ZU ERLEDIGEN:
• a. Fass in der Entscheidung zum Überbrückungsgeld den Absatz, der mit „Der Kläger stellte am Tag der Entlassung“ anfängt, als kurze Liste zusammen.
• b. Führ die Entscheidung zum Überbrückungsgeld nach dem letzten Absatz weiter.

TEXTAUSZUG:
- - - -

Entscheidungsstichwort (Thema)

Grundsicherung für Arbeitsuchende. Einkommensanrechnung. Überbrückungsgeld. Einkommen bei Zufluss im Bedarfszeitraum. Unbeachtlichkeit des Zeitraums der Erwirtschaftung. einmalige Einnahme. Aufteilung auf einen angemessenen Zeitraum. keine starre Aufteilung auf vier Wochen

 

Orientierungssatz

1. Überbrückungsgeld nach § 51 Abs 1 StVollzG, das dem Leistungsberechtigten nach Antragstellung bzw im Bedarfszeitraum zugeflossen ist, stellt Einkommen dar. Es kommt nicht darauf an, dass der Leistungsberechtigte das Überbrückungsgeld bereits vorher "verdient" und eine der Höhe nach bestimmbare Anwartschaft bzw einen der Höhe nach bestimmbaren Anspruch wegen der Auszahlung des Guthabens am Tag der Entlassung aus der Strafhaft hatte.

2. Das Überbrückungsgeldes ist nicht nach § 51 Abs 1 StVollzG auf einen Zeitraum von lediglich vier Wochen, sondern entsprechend den §§ 2b, 2 Abs 3 AlgIIV auf einen angemessenen Zeitraum aufzuteilen.

 

Tenor

Die Berufung wird zurückgewiesen.

Kosten für das Berufungsverfahren sind nicht zu erstatten.

Die Revision wird nicht zugelassen.

 

Tatbestand

Der Kläger begehrt höhere Leistungen nach dem Sozialgesetzbuch Zweites Buch - Grundsicherung für Arbeitsuchende (SGB II) wegen der aus seiner Sicht zu Unrecht anspruchsmindernd berücksichtigten Einnahmen in Form des Überbrückungsgeldes für aus der Strafhaft Entlassene.

Der am 1973 geborene alleinstehende Kläger befand sich ab dem 6. Oktober 2005 zur Verbüßung einer Reststrafe in Haft.

Mit Schreiben vom 25. April 2006, bei der ARGE SGB II H: GmbH (Rechtsvorgängerin des Beklagten, zukünftig: ARGE) am 27. April 2006 eingegangen, bat der Kläger um einen Termin zur persönlichen Vorsprache, weil er erneut Arbeitslosengeld II ab dem 15. Mai 2006 beantragen wolle. Die ARGE schlug dem Kläger einen Termin für den 15. Mai 2006 um 14:30 Uhr vor.

Am Tag des Endes der Strafhaft und seiner Entlassung am 15. Mai 2006 zahlte die Justizvollzugsanstalt dem Kläger ein aus seinen Verdiensten während der Haft gebildetes Überbrückungsgeld in Höhe von 542,88 EUR bar aus.

Der Kläger stellte am Tag der Entlassung bei der ARGE einen Antrag auf Leistungen zur Sicherung seines Lebensunterhalts nach dem SGB II. Er gab an, kein Einkommen bzw. Vermögen zu haben. Für seine Zwei-Zimmerwohnung (Wohnfläche 66 m²) zahle er Miete in Höhe von 264 EUR monatlich zuzüglich weiterer Nebenkosten einschließlich Heizung und Bereitung von Warmwasser in Höhe von 80 EUR monatlich.

- - - -

VORLIEGENDES MATERIAL:
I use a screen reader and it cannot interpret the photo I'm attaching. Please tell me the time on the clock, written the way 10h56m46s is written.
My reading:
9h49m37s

- - - -

ANTWORTEN JE AUFGABE:
• a.
- Am Tag der Entlassung beantragte der Kläger bei der ARGE Leistungen zur Sicherung des Lebensunterhalts nach dem SGB II.
- Er gab an, weder Einkommen noch Vermögen zu haben.
- Er wohnt in einer Zwei-Zimmer-Wohnung mit 66 m².
- Die Miete beträgt 264 EUR im Monat.
- Dazu kommen 80 EUR im Monat für weitere Nebenkosten, einschließlich Heizung und Warmwasser.

• b.
Mit Bescheid vom 17. Mai 2006 bewilligte die ARGE dem Kläger Leistungen zur Sicherung des Lebensunterhalts nach dem SGB II für die Zeiträume vom 15. Mai 2006 bis zum 31. Mai 2006 in Höhe von 61,17 EUR, vom 1. Juni 2006 bis zum 13. Juni 2006 in Höhe von 381,46 EUR sowie vom 1. Juli 2006 bis zum 30. November 2006 in Höhe von monatlich 634,80 EUR. Zur Begründung führte die ARGE ergänzend aus, dass das Überbrückungsgeld als Einkommen im Zeitraum vom 15. Mai 2006 bis zum 14. Juli 2006 berücksichtigt worden sei, da es für den notwendigen Lebensunterhalt in den ersten vier Wochen nach der Entlassung gebildet worden sei.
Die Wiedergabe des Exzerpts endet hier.